Но в тех случаях, когда россиянин становился свидетелем «бестормозного» способа разговора Юноны в офисе, он, конечно же, немедленно обращал на это её внимание. Иногда в мягкой, иногда – в более острой форме. Иногда даже в присутствии того же работника, если этот разговор происходил втроём. Например, таким близким Юноне сотрудником в фирме был Адам – муж её младшей сестры. Очень старательный и исполнительный, он с удивительным хладнокровием воспринимал недопустимый с точки зрения Андрея формат общения Юноны с подчинёнными. Россиянин не раз задавался вопросом: что тому объяснением – эмоциональная «толстокожесть» Адама или его великолепное самообладание?
По сути, замечания польки были справедливы и по делу – что в отношении Адама, что по адресу других сотрудников. Но вот форма! Язвительность, поучающий тон и ещё какой-то флюид – трудно даже было это описать словами. Однажды россиянину пришлось провести один очень трудный разговор с конфликтным контрагентом. И этот человек – в принципе неприятный Андрею, с которым потом пришлось решать вопрос через суд (кстати, выигранный) – сказал слова очень чётко характеризующие способ общения польки. Пересказывая россиянину свой телефонный разговор с Юноной, весь кипя от возмущения, он произнёс: «... А она мне таким хамско-вежливым голоском отвечает...». И когда Андрей услышал такую дефиницию, он прекрасно понял, о чём говорит поляк. Более того, он, к сожалению, был с ним на все сто процентов согласен. Именно «хамско-вежливым». Именно этой манерой выводила россиянина из себя Юнона в последний, третий период их общения, когда перестала притворяться. И именно эта манера гипертрофически усилилась у неё после весны 2020 года – когда она покинула россиянина, уехав в деревню, но бывая пару раз в месяц в офисе.
Кстати, когда Юнона покинула офис той роковой весной, Андрей вынужден был со смиренным, понимающим прискорбием отметить про себя, что не нашлось в офисе человека, который бы пожалел об этом. Казалось даже, что некоторые сотрудники вздохнули с облегчением. Осознавать это было очень горько. Но винить кого-либо, кроме самой Юноны, было невозможно.

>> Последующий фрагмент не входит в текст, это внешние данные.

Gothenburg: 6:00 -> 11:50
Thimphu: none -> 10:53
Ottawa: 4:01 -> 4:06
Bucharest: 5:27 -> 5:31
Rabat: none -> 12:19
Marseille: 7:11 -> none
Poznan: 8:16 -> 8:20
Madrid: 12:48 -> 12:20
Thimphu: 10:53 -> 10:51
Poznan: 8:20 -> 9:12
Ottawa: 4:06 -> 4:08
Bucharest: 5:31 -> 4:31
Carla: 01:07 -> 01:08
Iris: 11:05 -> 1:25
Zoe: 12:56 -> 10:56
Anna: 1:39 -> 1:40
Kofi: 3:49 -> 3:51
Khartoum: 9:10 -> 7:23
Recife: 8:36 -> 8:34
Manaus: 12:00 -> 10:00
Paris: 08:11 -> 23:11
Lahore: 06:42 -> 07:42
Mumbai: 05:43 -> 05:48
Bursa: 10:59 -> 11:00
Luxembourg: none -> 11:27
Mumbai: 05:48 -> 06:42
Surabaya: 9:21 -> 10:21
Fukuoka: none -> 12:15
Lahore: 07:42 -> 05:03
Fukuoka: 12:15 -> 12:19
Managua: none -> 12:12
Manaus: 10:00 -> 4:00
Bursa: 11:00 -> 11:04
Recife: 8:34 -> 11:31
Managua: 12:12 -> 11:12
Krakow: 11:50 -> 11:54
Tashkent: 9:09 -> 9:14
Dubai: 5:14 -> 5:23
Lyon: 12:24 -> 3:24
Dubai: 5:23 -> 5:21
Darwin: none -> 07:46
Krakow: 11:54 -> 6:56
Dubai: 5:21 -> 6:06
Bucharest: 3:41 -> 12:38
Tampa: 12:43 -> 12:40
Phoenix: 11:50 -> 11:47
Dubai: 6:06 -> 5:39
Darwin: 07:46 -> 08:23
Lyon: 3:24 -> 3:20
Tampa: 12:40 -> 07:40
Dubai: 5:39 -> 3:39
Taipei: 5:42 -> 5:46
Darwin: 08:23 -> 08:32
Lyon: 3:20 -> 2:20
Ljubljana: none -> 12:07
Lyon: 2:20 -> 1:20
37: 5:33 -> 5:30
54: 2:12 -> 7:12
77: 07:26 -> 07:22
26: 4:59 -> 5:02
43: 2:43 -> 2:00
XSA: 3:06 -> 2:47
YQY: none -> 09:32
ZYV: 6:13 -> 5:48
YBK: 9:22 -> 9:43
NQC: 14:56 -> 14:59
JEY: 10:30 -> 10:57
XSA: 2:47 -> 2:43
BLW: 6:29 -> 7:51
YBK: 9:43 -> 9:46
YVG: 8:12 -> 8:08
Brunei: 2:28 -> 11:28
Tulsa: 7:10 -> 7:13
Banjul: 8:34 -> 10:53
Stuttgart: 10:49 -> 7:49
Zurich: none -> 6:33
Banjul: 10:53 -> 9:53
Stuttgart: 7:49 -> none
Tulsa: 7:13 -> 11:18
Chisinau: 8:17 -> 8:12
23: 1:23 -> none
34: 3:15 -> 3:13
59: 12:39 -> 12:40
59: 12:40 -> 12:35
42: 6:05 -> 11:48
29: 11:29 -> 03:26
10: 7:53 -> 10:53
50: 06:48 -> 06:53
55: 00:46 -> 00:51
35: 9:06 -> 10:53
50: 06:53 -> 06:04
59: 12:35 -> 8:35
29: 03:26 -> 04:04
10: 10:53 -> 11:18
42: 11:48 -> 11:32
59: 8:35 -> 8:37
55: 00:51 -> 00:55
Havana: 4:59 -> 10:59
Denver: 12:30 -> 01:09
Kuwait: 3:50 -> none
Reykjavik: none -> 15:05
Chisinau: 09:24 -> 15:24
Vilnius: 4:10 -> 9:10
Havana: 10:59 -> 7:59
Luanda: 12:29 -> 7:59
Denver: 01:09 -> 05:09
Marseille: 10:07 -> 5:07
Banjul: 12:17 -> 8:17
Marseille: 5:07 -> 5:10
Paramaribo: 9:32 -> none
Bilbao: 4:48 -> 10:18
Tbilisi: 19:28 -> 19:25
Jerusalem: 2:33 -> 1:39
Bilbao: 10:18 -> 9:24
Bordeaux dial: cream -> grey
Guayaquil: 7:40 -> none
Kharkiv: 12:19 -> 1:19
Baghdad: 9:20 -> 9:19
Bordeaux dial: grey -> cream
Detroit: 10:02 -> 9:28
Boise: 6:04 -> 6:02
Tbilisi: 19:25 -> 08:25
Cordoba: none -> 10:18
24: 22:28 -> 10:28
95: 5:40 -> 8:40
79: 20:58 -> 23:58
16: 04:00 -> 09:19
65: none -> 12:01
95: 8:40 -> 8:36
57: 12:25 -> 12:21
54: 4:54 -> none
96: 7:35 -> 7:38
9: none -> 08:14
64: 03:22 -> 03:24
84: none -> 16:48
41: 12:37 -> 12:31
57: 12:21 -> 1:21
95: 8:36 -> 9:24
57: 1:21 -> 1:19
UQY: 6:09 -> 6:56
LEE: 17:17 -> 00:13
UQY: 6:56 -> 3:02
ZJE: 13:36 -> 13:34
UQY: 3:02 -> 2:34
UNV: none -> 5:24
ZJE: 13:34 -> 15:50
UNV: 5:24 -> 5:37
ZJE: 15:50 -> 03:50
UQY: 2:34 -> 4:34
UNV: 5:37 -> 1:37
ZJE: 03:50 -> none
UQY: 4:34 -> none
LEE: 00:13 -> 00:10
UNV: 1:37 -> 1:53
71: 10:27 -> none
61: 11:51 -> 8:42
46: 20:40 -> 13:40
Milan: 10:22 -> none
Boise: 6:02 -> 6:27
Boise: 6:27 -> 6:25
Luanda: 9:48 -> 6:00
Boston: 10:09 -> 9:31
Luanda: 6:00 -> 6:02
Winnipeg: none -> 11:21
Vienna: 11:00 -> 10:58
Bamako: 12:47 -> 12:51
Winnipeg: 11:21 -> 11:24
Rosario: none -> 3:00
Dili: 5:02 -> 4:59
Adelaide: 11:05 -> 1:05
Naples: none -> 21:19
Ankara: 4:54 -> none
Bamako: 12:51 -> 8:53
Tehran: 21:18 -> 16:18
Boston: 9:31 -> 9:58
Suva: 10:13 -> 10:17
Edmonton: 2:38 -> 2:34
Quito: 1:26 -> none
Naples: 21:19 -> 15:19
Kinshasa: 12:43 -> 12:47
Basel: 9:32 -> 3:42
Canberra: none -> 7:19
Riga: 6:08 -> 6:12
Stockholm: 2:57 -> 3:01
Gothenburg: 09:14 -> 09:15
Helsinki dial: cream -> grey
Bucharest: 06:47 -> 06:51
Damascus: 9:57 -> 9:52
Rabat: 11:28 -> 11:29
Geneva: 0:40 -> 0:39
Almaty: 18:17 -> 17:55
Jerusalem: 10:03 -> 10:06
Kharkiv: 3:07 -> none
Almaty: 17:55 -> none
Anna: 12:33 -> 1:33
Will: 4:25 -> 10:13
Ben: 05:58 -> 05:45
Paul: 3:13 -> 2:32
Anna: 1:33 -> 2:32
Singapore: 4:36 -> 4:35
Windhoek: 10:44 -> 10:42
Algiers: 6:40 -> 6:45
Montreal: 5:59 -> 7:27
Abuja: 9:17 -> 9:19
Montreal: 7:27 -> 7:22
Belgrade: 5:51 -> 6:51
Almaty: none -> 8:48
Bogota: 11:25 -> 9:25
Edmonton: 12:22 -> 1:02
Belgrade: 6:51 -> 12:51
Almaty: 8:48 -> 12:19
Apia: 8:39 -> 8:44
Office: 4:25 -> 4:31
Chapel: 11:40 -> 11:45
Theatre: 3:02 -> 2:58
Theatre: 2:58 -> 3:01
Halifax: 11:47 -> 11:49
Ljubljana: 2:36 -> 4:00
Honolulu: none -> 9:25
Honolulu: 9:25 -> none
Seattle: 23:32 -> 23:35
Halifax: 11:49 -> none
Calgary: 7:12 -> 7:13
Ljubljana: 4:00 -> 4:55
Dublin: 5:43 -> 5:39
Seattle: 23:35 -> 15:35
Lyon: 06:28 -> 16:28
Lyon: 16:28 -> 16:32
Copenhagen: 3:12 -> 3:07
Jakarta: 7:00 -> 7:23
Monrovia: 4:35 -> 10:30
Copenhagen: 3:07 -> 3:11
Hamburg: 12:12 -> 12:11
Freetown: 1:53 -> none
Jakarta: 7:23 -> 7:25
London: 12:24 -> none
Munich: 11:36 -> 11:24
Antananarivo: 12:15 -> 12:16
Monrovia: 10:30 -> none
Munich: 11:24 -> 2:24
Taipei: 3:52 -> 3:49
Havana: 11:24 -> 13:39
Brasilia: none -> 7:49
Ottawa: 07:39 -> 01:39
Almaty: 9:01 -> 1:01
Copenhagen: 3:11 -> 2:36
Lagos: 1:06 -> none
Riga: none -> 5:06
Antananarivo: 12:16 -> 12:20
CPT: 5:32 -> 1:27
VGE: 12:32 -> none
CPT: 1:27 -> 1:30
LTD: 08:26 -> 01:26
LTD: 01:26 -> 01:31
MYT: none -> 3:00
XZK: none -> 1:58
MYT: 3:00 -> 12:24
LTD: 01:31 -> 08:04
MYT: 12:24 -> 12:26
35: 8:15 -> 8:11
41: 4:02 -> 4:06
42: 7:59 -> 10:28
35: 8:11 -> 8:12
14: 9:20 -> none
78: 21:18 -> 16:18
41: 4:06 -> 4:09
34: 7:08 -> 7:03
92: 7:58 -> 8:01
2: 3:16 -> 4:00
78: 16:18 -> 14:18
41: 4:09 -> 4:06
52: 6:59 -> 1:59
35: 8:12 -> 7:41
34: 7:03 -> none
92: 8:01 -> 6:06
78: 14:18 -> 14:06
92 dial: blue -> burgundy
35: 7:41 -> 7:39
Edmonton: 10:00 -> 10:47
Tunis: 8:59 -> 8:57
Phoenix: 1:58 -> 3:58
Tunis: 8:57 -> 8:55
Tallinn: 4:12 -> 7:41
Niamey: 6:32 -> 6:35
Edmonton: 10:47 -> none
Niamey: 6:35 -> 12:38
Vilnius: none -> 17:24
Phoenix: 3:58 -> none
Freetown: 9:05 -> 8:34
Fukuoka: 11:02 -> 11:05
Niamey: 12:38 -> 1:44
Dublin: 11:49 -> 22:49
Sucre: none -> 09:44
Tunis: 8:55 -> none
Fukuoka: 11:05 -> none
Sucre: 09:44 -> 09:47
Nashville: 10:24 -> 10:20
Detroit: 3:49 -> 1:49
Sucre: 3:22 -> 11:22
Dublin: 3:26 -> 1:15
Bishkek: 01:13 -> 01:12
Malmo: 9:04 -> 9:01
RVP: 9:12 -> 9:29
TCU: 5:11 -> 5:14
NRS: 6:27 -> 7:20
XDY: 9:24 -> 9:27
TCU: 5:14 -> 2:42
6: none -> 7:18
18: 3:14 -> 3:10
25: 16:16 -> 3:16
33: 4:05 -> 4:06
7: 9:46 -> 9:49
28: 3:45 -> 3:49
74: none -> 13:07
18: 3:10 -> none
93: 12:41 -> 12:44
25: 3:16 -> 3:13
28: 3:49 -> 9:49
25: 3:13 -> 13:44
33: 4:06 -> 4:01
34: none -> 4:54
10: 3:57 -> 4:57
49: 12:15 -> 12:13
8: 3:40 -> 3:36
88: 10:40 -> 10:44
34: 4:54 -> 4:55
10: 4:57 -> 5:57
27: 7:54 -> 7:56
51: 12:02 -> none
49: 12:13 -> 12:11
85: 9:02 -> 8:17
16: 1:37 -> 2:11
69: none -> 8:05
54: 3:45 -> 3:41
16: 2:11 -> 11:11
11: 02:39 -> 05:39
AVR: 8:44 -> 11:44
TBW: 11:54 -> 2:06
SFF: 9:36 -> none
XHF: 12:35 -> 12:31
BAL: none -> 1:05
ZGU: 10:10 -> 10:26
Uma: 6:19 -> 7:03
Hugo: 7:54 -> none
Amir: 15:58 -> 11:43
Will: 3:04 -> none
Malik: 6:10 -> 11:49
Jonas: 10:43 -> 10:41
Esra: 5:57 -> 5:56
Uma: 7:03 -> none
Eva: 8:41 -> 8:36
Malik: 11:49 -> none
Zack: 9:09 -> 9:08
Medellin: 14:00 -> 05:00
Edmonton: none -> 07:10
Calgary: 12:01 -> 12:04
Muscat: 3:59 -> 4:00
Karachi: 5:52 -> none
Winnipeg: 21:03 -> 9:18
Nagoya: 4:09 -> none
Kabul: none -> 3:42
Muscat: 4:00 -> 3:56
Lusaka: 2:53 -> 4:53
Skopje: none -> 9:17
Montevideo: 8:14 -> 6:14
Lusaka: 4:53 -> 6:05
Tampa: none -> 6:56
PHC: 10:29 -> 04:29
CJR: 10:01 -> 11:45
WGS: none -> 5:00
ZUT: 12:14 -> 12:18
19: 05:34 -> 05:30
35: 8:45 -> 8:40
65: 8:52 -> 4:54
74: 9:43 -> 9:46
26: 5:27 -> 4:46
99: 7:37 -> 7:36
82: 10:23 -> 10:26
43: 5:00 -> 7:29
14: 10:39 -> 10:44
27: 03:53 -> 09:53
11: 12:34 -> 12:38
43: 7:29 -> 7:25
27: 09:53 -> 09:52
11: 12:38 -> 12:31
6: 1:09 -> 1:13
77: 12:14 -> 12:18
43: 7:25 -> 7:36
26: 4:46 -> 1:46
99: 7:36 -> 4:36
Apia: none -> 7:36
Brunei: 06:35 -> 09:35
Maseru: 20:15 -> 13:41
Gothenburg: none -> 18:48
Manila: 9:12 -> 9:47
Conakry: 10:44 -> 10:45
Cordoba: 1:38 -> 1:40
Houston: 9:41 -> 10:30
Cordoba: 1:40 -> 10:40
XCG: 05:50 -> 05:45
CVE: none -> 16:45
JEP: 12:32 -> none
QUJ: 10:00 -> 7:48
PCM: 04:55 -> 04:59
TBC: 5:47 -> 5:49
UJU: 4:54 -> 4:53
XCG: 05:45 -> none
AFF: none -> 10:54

В разговоре с женщиной есть один болезненный момент. Ты приводишь факты, доводы, аргументы. Ты взываешь к логике и здравому смыслу. И неожиданно обнаруживаешь, что ей противен сам звук твоего голоса.
             (Сергей Довлатов)

Конечно, поначалу Андрей пытался со всем этим бороться. Вначале ему представлялось, что Юнона делает это неосознанно – как малый ребёнок, которому ещё никто не успел объяснить «что такое хорошо, а что такое плохо». И, казалось ему, достаточно раз, два доброжелательно поговорить с полькой – и проблема будет решена: ведь она его так любит. Любит так, что примет все эти замечания немедленно близко к сердцу и будет стараться измениться. Но... не тут-то было.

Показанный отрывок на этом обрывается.